[<prev] [next>] [<thread-prev] [thread-next>] [day] [month] [year] [list]
Message-Id: <1166577675.5768.19.camel@lade.trondhjem.org>
Date: Tue, 19 Dec 2006 20:21:15 -0500
From: Trond Myklebust <trond.myklebust@....uio.no>
To: Andrew Morton <akpm@...l.org>
Cc: Michal Sabala <lkml@...hbs.net>, linux-kernel@...r.kernel.org
Subject: Re: 2.6.18 mmap hangs unrelated apps
On Tue, 2006-12-19 at 19:17 -0500, Trond Myklebust wrote:
> Ack, I'll add one in. If PagePrivate() is set during the call to
> try_to_release_page(), then the page should never be freeable.
OK. This one actually compiles, and eliminates a few logic bugs. Note
that I renamed the callback to ->launder_page() for clarity (and for
histerical reasons).
Cheers
Trond
----------------------------------------------------------------
commit 85a5b844c56706a5e3f47cde8b82109d325ad609
Author: Trond Myklebust <Trond.Myklebust@...app.com>
Date: Tue Dec 19 20:18:55 2006 -0500
NFS: Fix race in nfs_release_page()
invalidate_inode_pages2() may find the dirty bit has been set on a page
owing to the fact that the page may still be mapped after it was locked.

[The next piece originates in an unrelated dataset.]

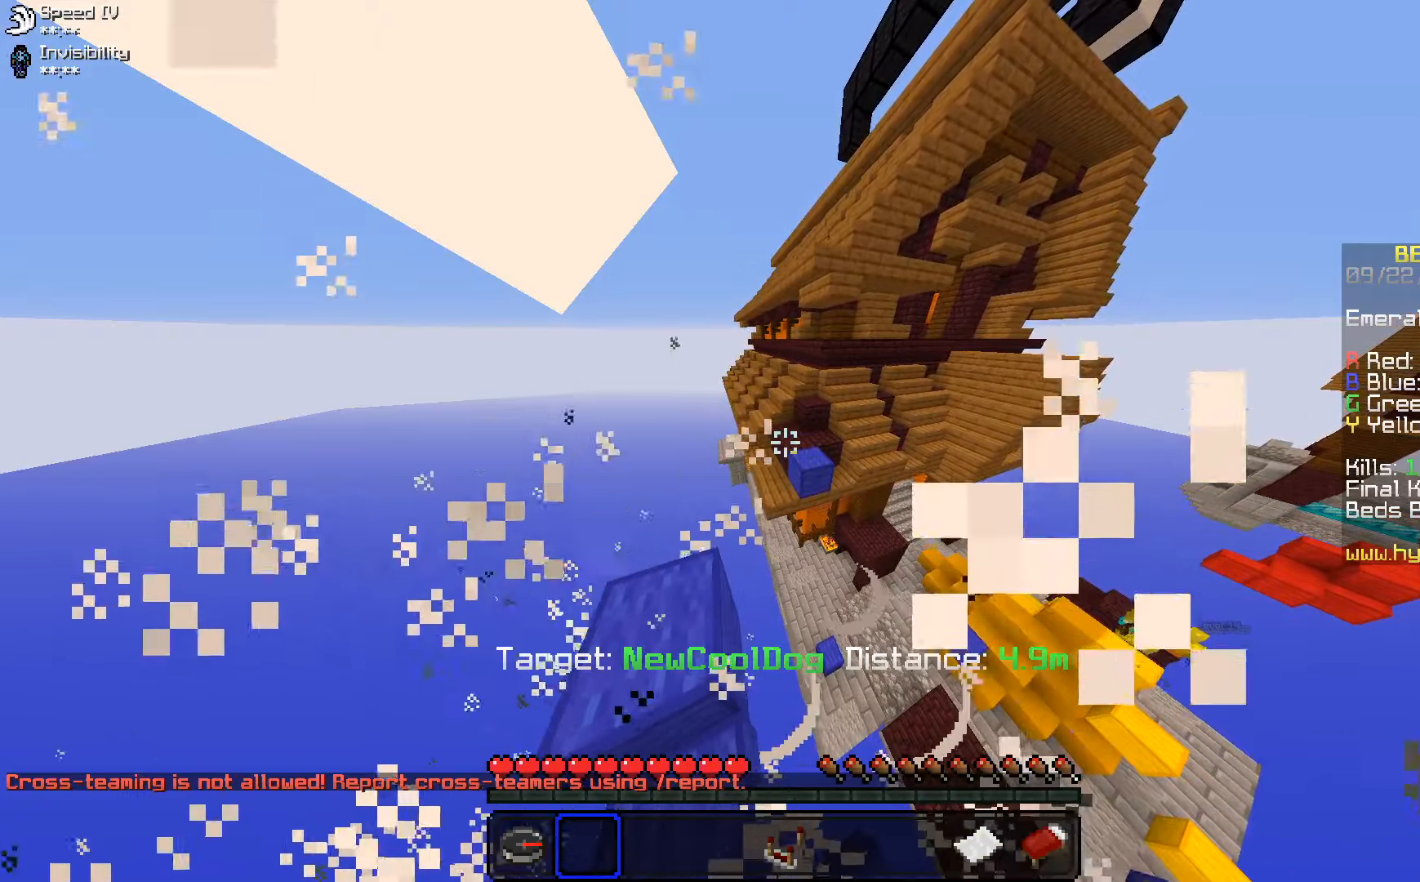
{"keys": [], "mouse": [], "events": [[133, "d", "down"], [417, "d", "up"]]}
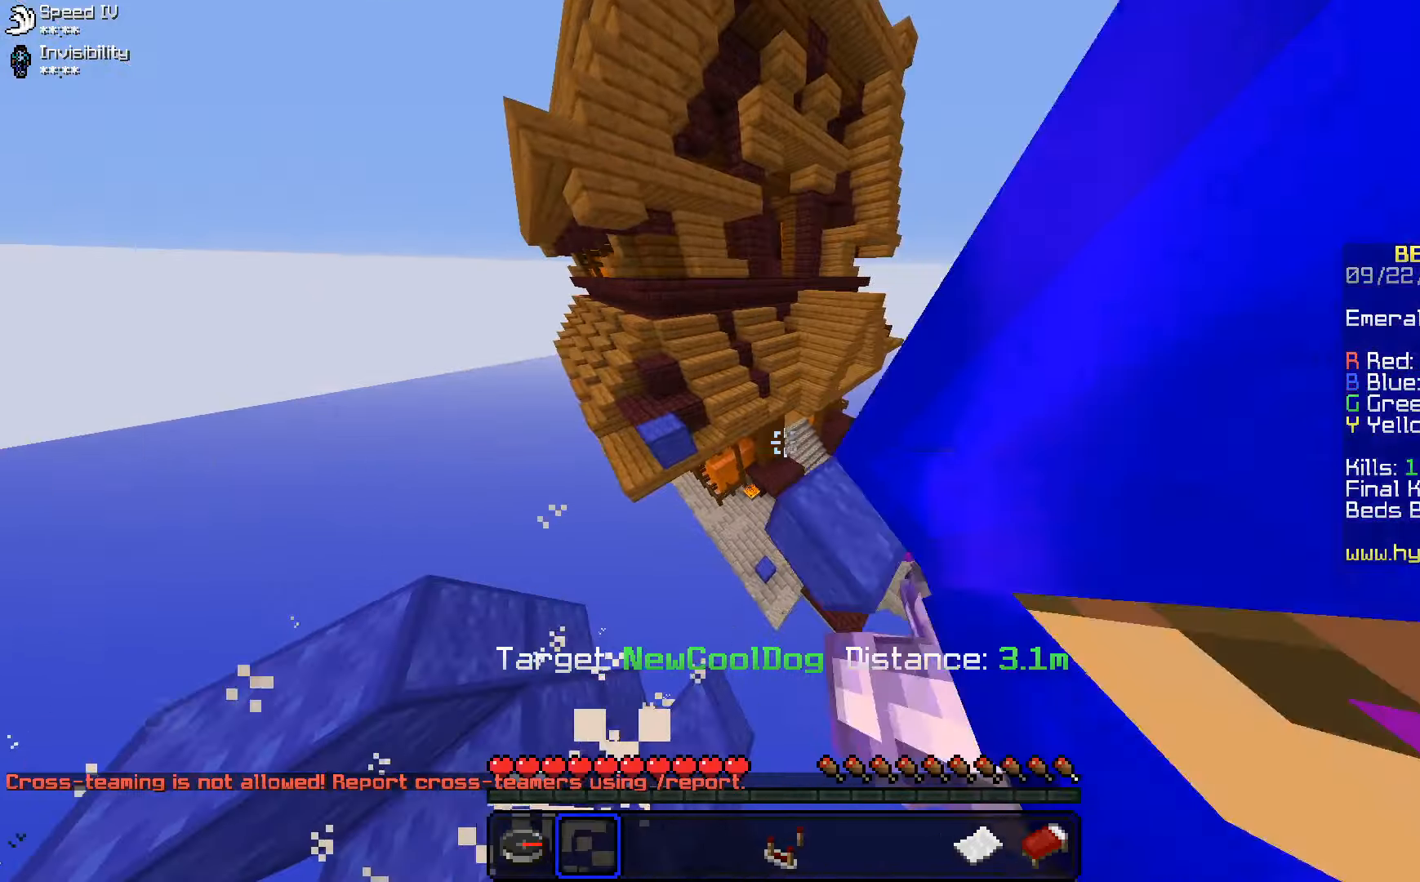
{"keys": [], "mouse": [], "events": []}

Only after the call to unmap_mapping_range() are we sure that the page
can no longer be dirtied.
In order to fix this, NFS has hooked the releasepage() method and tries
to write the page out between the call to unmap_mapping_range() and the
call to remove_mapping(). This, however leads to deadlocks in the page
reclaim code, where the page may be locked without holding a reference
to the inode or dentry.
Fix is to add a new address_space_operation, launder_page(), which will
attempt to write out a dirty page without releasing the page lock.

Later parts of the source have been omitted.